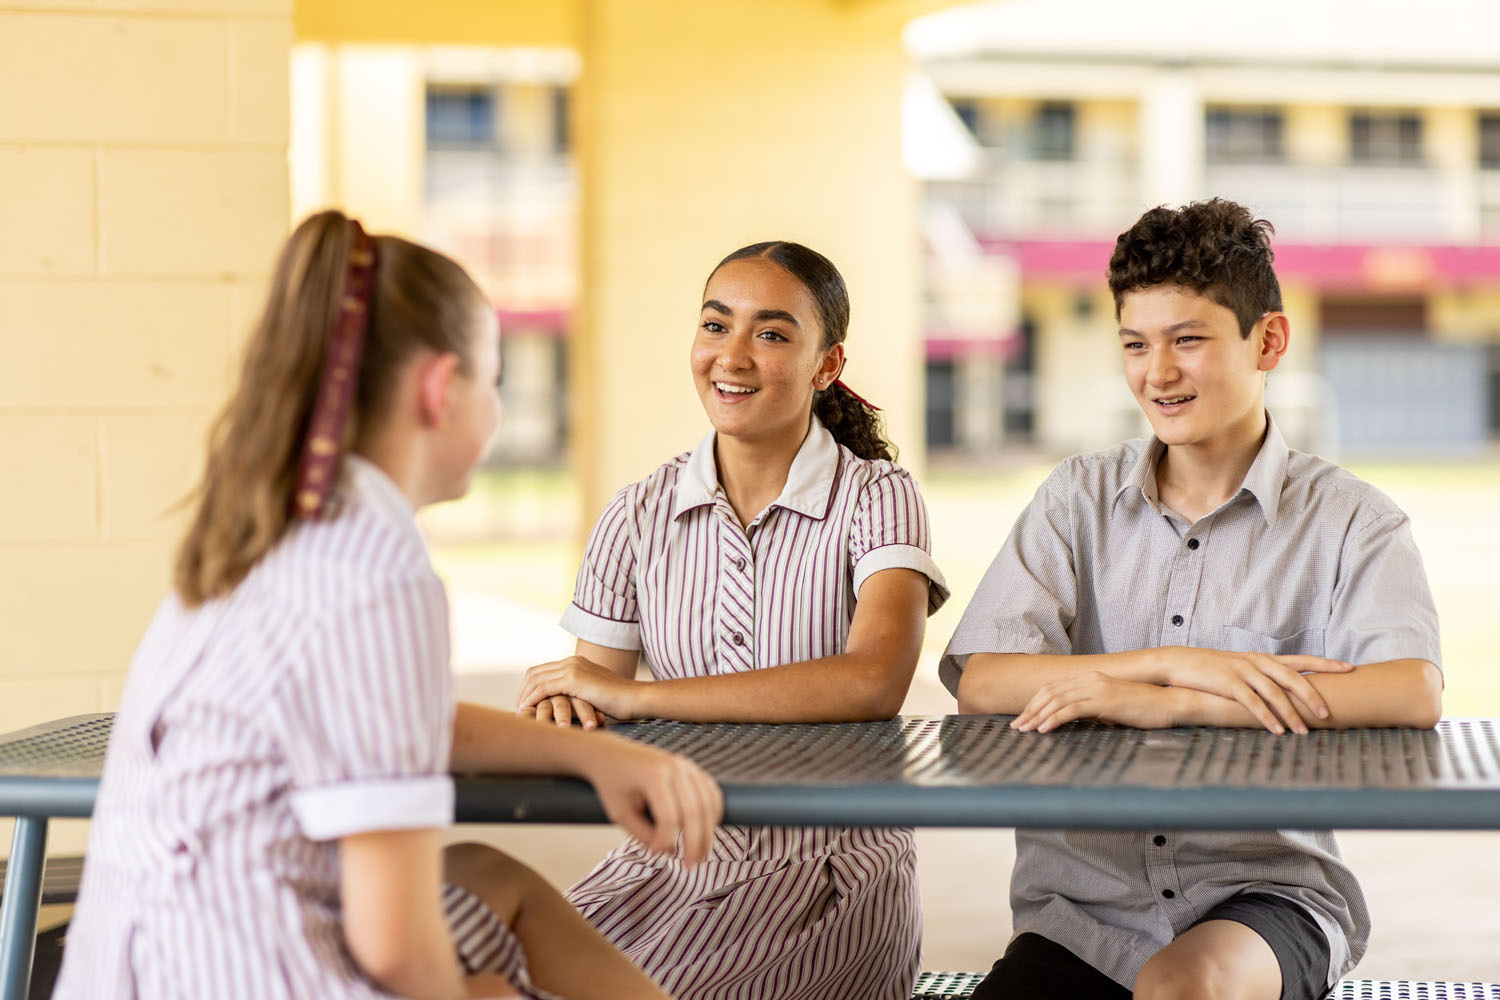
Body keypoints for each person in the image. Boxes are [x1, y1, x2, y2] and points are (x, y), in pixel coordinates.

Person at [54, 211, 722, 1000]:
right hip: (251, 978)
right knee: (491, 988)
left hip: (138, 969)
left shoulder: (260, 535)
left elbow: (391, 717)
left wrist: (597, 754)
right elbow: (398, 949)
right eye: (493, 381)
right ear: (440, 389)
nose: (496, 410)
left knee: (490, 879)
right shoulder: (378, 576)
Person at [941, 199, 1443, 1000]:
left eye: (1188, 340)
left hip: (1267, 895)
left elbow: (1410, 690)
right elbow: (984, 681)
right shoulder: (1075, 498)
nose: (1157, 373)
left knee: (1182, 988)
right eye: (1135, 344)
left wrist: (1170, 704)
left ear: (1268, 341)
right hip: (1082, 909)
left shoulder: (1353, 519)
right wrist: (1176, 664)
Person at [453, 241, 949, 1000]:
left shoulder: (878, 497)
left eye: (771, 334)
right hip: (666, 865)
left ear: (827, 366)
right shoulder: (636, 514)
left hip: (824, 881)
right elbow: (591, 706)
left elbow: (873, 681)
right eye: (716, 325)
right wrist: (570, 707)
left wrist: (638, 697)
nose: (733, 356)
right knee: (465, 950)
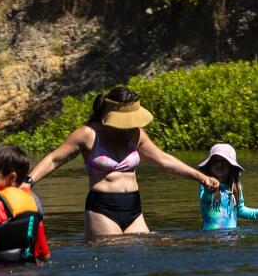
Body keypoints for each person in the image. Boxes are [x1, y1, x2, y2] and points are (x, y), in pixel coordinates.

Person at [26, 85, 219, 234]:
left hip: (134, 208)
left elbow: (164, 160)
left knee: (141, 261)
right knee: (114, 260)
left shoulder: (135, 134)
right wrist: (28, 183)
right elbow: (54, 159)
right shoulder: (88, 134)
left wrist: (201, 177)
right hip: (102, 208)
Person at [198, 142, 258, 230]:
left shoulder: (234, 187)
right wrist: (209, 188)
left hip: (231, 238)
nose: (219, 164)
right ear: (209, 165)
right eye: (215, 160)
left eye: (224, 161)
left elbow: (241, 211)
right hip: (211, 238)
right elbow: (205, 201)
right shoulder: (206, 186)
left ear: (231, 166)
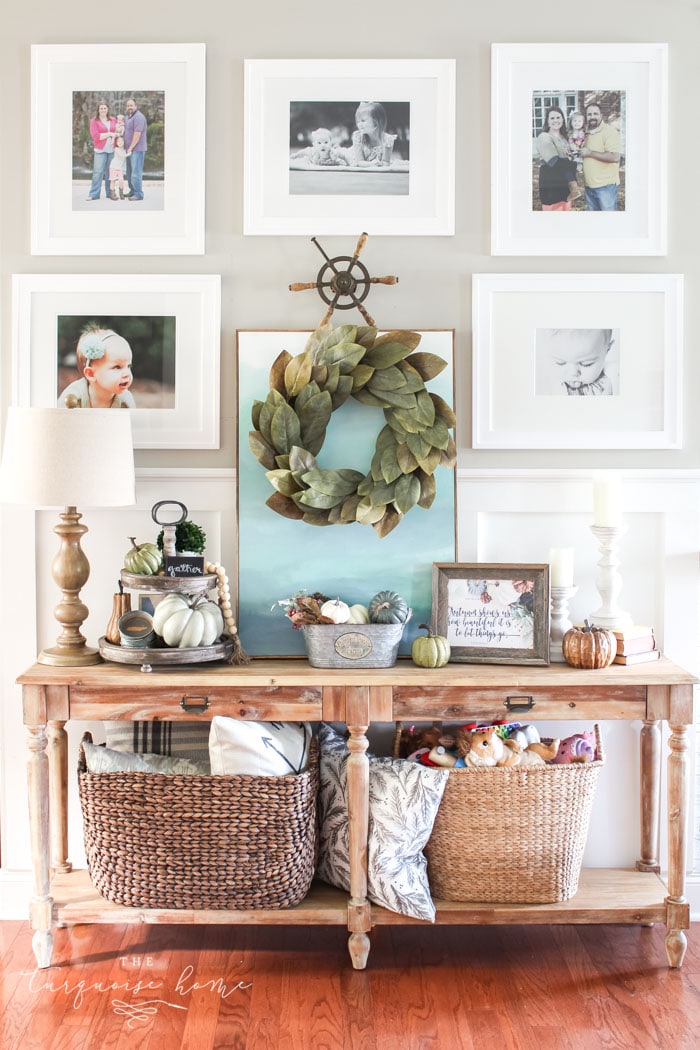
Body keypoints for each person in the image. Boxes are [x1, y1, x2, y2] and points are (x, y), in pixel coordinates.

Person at [58, 324, 136, 408]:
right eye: (117, 367)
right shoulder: (72, 398)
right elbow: (57, 419)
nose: (127, 374)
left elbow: (132, 421)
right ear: (91, 373)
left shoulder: (126, 401)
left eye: (128, 366)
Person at [538, 328, 616, 396]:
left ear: (607, 350)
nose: (573, 373)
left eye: (586, 364)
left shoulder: (614, 378)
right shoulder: (545, 383)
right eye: (560, 362)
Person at [534, 107, 579, 211]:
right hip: (551, 184)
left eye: (558, 117)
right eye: (552, 118)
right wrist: (577, 165)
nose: (555, 120)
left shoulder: (565, 138)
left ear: (563, 119)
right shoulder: (544, 137)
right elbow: (554, 161)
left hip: (566, 184)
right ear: (547, 121)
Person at [581, 101, 621, 211]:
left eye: (595, 114)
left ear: (601, 115)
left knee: (608, 223)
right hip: (589, 187)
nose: (592, 117)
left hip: (605, 187)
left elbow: (615, 157)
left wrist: (590, 153)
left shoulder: (609, 132)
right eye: (589, 114)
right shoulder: (585, 133)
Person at [345, 102, 397, 167]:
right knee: (342, 154)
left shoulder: (388, 140)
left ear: (375, 123)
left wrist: (381, 165)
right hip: (352, 156)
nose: (359, 124)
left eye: (363, 121)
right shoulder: (358, 136)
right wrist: (370, 164)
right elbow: (359, 161)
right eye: (358, 121)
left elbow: (386, 162)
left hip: (372, 165)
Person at [85, 101, 116, 201]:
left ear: (107, 109)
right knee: (98, 172)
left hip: (112, 150)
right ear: (98, 110)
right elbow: (96, 136)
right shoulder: (94, 121)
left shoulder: (113, 119)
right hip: (100, 150)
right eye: (101, 108)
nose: (103, 110)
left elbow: (117, 131)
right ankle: (94, 194)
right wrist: (109, 133)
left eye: (105, 108)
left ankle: (109, 193)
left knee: (110, 172)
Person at [124, 96, 147, 201]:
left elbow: (137, 134)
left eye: (131, 105)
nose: (129, 107)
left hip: (136, 150)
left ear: (135, 106)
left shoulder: (139, 117)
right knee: (129, 172)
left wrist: (131, 148)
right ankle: (132, 191)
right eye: (128, 105)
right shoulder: (128, 117)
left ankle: (138, 194)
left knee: (135, 172)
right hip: (128, 150)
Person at [566, 111, 585, 199]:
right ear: (571, 122)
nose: (577, 123)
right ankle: (574, 190)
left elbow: (576, 145)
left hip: (577, 155)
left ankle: (575, 190)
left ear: (583, 123)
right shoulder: (569, 132)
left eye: (579, 121)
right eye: (575, 121)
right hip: (570, 155)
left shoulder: (581, 133)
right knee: (568, 172)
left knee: (569, 170)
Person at [109, 136, 128, 200]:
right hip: (113, 167)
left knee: (121, 180)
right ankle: (112, 195)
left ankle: (121, 194)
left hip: (120, 168)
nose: (120, 142)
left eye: (121, 141)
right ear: (116, 143)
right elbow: (121, 155)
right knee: (113, 180)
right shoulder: (116, 149)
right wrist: (129, 154)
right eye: (118, 141)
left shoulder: (125, 150)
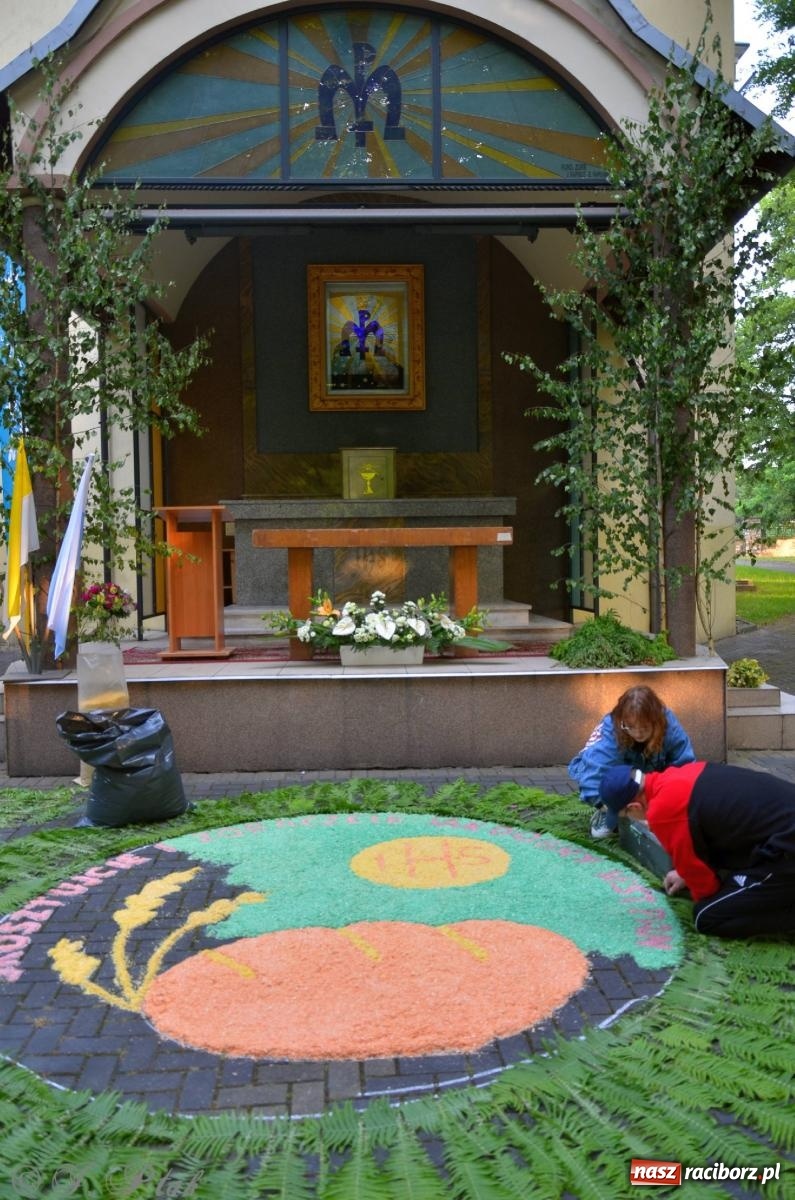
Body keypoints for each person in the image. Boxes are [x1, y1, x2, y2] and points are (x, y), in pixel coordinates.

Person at [598, 761, 795, 939]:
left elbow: (705, 886)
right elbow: (708, 827)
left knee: (706, 916)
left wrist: (697, 882)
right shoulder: (679, 774)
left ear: (634, 807)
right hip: (783, 830)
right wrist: (686, 871)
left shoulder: (662, 811)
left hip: (786, 848)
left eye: (625, 815)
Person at [568, 685, 695, 839]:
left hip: (655, 777)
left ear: (656, 721)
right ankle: (606, 814)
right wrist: (607, 805)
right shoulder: (611, 728)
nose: (638, 733)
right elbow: (594, 775)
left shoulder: (669, 725)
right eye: (631, 727)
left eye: (645, 727)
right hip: (621, 779)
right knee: (603, 832)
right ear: (622, 722)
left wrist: (672, 805)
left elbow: (686, 768)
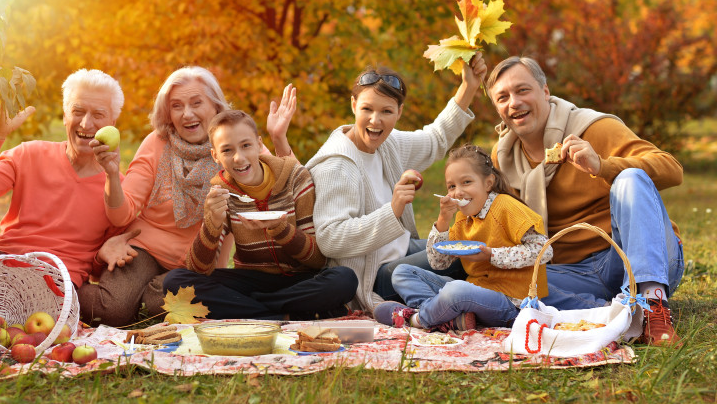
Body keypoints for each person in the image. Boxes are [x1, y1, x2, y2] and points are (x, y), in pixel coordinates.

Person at [486, 55, 684, 345]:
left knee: (630, 178)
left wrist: (602, 166)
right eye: (502, 97)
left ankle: (654, 308)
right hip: (572, 272)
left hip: (636, 257)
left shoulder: (592, 128)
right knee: (496, 281)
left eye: (522, 90)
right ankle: (611, 311)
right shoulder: (502, 158)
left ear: (545, 91)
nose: (513, 102)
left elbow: (672, 169)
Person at [78, 68, 299, 326]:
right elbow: (122, 213)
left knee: (159, 300)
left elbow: (291, 187)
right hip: (143, 249)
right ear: (168, 113)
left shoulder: (235, 143)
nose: (187, 114)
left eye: (196, 103)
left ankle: (145, 292)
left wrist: (279, 138)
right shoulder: (156, 143)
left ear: (215, 107)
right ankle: (62, 294)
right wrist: (113, 175)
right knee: (112, 311)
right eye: (177, 106)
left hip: (197, 264)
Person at [0, 69, 137, 319]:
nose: (86, 124)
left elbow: (99, 266)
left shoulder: (117, 187)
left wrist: (104, 252)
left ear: (112, 124)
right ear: (65, 116)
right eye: (78, 112)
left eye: (98, 114)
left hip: (45, 283)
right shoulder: (30, 153)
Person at [305, 54, 487, 312]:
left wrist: (469, 86)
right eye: (367, 109)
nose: (375, 120)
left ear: (399, 112)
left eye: (386, 111)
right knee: (463, 256)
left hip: (401, 251)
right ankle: (456, 306)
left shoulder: (387, 144)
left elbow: (435, 139)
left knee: (470, 243)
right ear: (354, 104)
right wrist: (392, 210)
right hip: (371, 277)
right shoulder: (337, 164)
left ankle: (462, 300)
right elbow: (330, 239)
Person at [163, 110, 358, 320]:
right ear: (215, 156)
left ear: (258, 144)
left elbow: (317, 260)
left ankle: (256, 311)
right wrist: (212, 223)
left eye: (246, 145)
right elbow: (198, 270)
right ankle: (286, 315)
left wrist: (282, 230)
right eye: (227, 150)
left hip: (300, 279)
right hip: (251, 279)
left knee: (344, 279)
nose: (239, 158)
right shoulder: (221, 193)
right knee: (175, 282)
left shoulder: (296, 178)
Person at [374, 144, 552, 331]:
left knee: (457, 290)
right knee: (402, 272)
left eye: (466, 182)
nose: (457, 192)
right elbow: (439, 263)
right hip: (473, 294)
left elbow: (544, 250)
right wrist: (443, 220)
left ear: (488, 183)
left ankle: (416, 319)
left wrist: (491, 255)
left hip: (512, 304)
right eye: (451, 186)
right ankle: (447, 319)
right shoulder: (462, 217)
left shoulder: (506, 207)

[PROBLEM TO SOLVE] Out of the records above, please copy exactly the lines from the line with "right hip: (666, 865)" up to and including the line with "right elbow: (205, 201)", minus the pictures.

[RESULT]
right hip: (666, 865)
left ear: (827, 366)
right shoulder: (636, 514)
left hip: (824, 881)
right elbow: (591, 706)
left elbow: (873, 681)
right eye: (716, 325)
right wrist: (570, 707)
left wrist: (638, 697)
nose: (733, 356)
right knee: (465, 950)
Body keypoints for each person in the image. Boxes are [x1, y1, x2, y2] and points are (x, y), in pixel coordinates.

Person at [26, 85, 219, 234]:
left hip: (134, 208)
left elbow: (164, 160)
left knee: (141, 261)
right knee: (114, 260)
left shoulder: (135, 134)
right wrist: (28, 183)
right elbow: (54, 159)
right shoulder: (88, 134)
left wrist: (201, 177)
right hip: (102, 208)
Person at [198, 142, 258, 230]:
left shoulder: (234, 187)
right wrist: (209, 188)
left hip: (231, 238)
nose: (219, 164)
right ear: (209, 165)
right eye: (215, 160)
left eye: (224, 161)
left elbow: (241, 211)
right hip: (211, 238)
right elbow: (205, 201)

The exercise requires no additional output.